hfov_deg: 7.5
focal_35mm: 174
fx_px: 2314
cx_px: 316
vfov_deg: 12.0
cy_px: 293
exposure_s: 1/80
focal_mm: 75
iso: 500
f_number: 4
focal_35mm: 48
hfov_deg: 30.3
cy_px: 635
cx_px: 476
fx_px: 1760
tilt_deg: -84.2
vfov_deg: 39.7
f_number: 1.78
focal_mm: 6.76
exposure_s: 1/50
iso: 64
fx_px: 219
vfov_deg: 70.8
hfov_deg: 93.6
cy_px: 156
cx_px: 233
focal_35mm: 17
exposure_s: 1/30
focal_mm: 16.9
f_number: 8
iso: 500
* * *
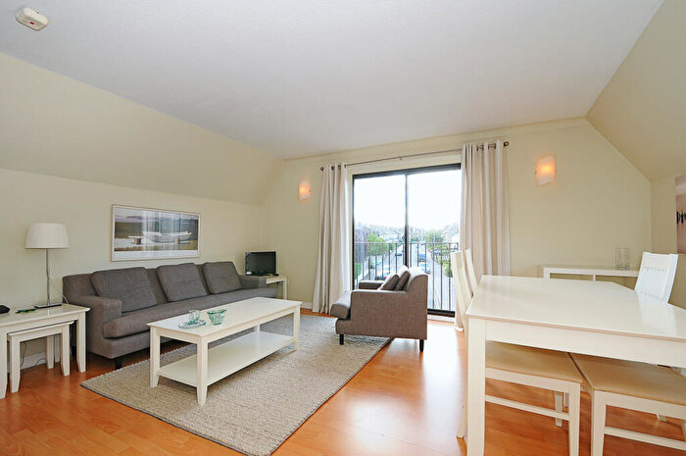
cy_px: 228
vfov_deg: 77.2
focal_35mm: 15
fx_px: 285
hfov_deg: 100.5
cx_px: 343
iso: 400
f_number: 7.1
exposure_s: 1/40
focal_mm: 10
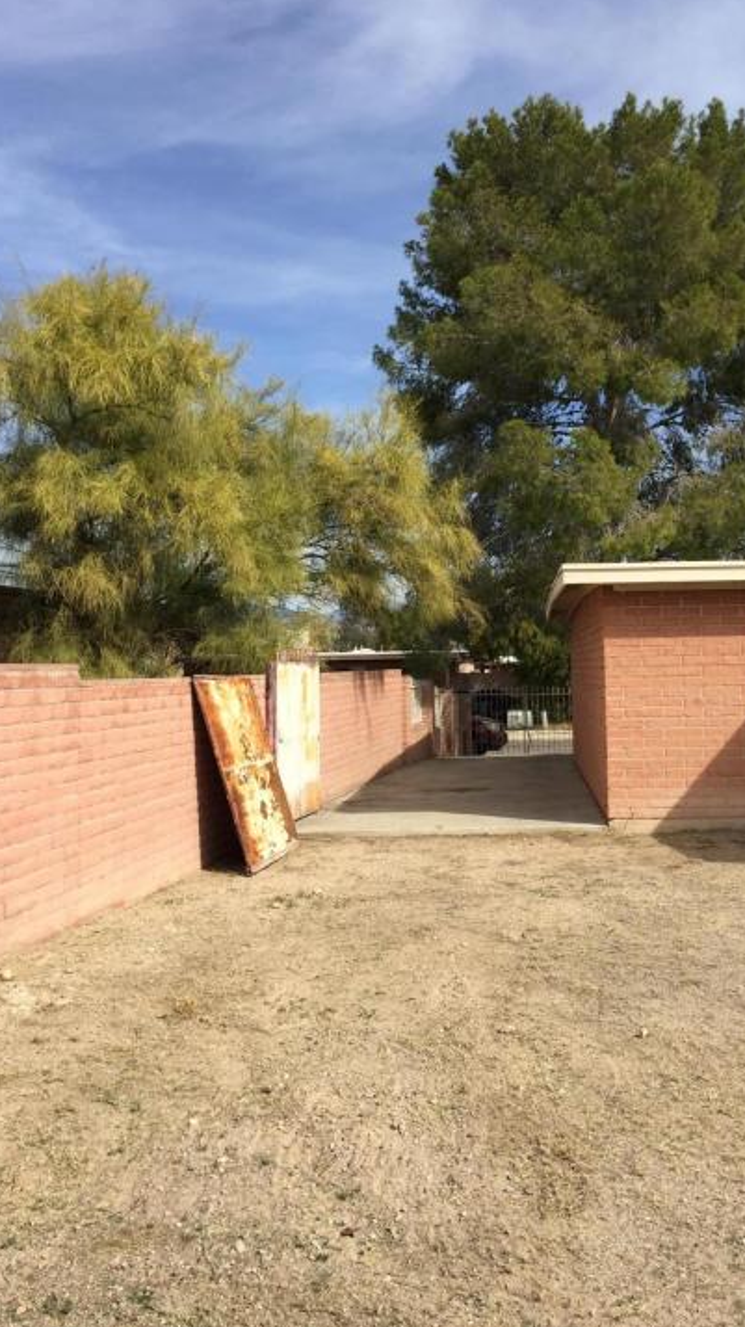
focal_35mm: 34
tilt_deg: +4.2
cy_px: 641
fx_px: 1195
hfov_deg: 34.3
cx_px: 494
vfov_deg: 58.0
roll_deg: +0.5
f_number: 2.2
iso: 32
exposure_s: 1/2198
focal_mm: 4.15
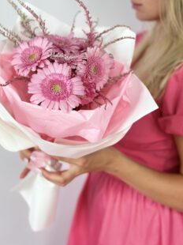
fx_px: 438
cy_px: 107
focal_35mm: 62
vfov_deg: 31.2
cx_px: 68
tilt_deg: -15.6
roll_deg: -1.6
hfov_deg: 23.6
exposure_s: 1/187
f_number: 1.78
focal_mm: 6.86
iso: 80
---
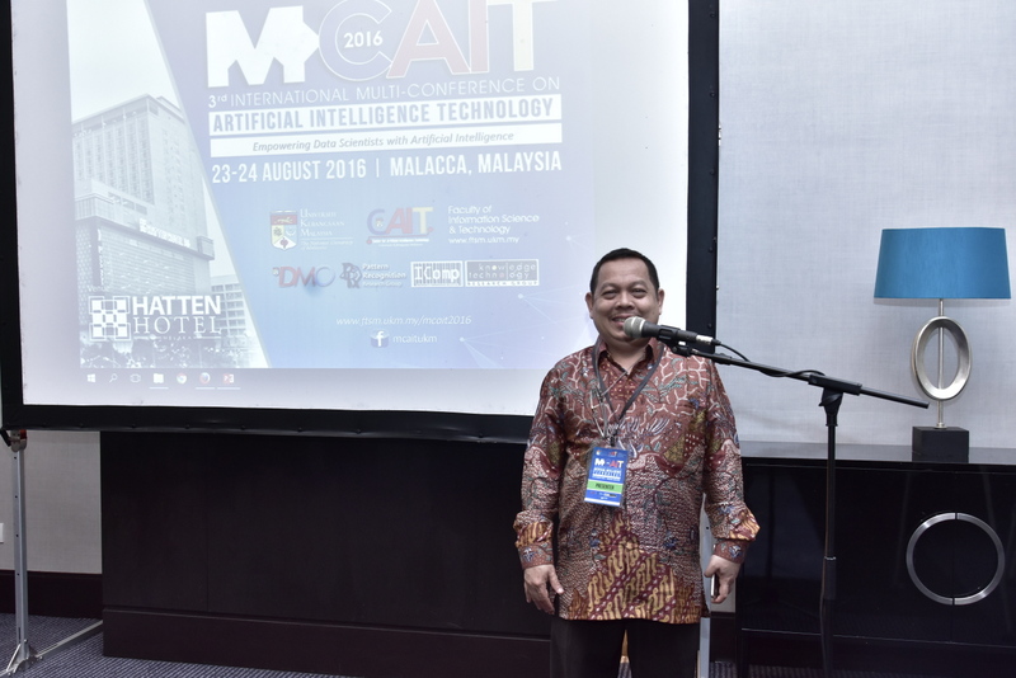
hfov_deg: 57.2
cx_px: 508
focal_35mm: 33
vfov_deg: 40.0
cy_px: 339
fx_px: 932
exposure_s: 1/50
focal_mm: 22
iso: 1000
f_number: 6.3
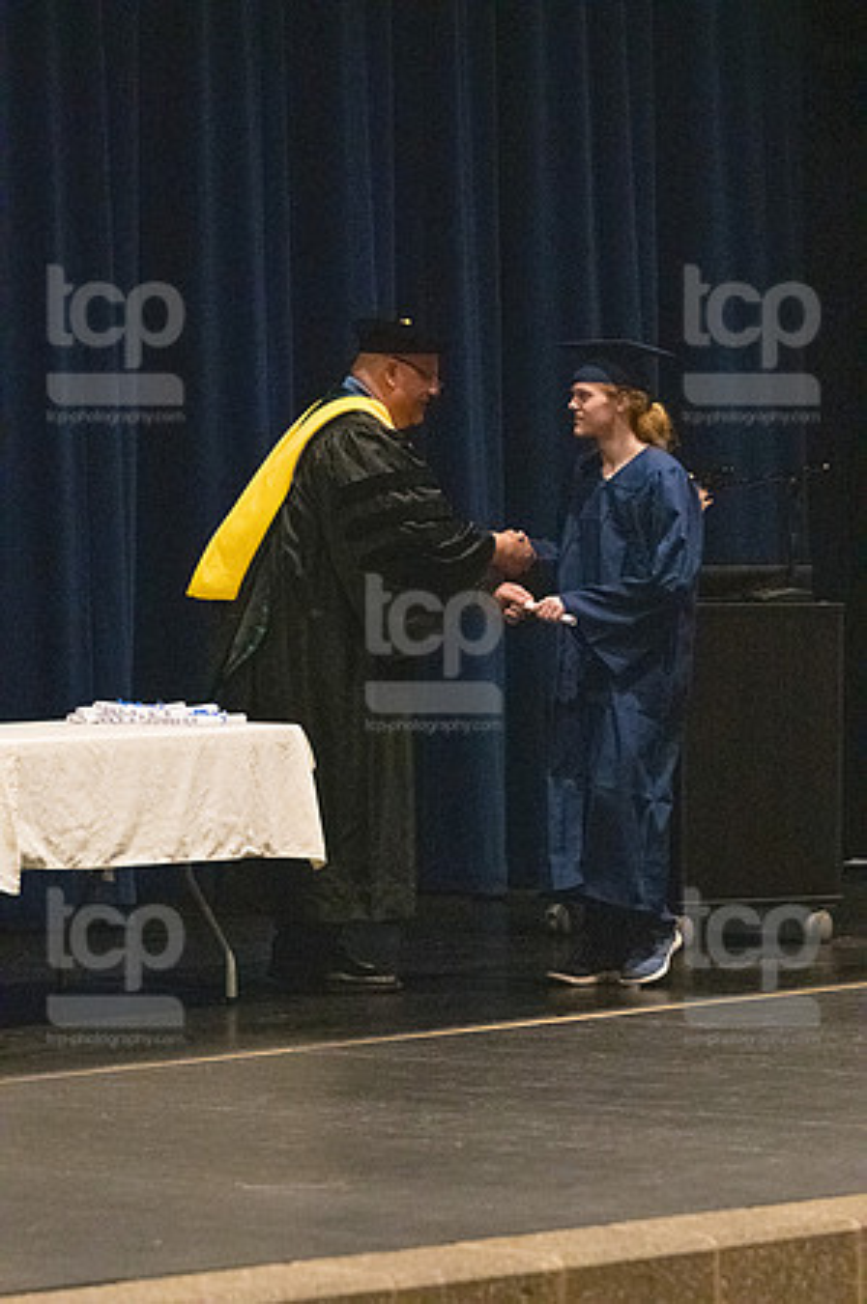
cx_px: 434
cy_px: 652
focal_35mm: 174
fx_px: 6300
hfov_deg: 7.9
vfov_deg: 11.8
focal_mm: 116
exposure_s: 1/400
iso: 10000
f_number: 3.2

▶ **WHAT THE EXERCISE ASKS**
Could you output exactly the lines above, from the line with "vfov_deg: 40.0" up to and including the line with "f_number: 3.2", and nothing else, skipping the pictures?

▶ **ANSWER BOX**
vfov_deg: 40.0
cy_px: 339
fx_px: 932
exposure_s: 1/50
focal_mm: 22
iso: 1000
f_number: 6.3
cx_px: 434
cy_px: 652
focal_35mm: 174
fx_px: 6300
hfov_deg: 7.9
vfov_deg: 11.8
focal_mm: 116
exposure_s: 1/400
iso: 10000
f_number: 3.2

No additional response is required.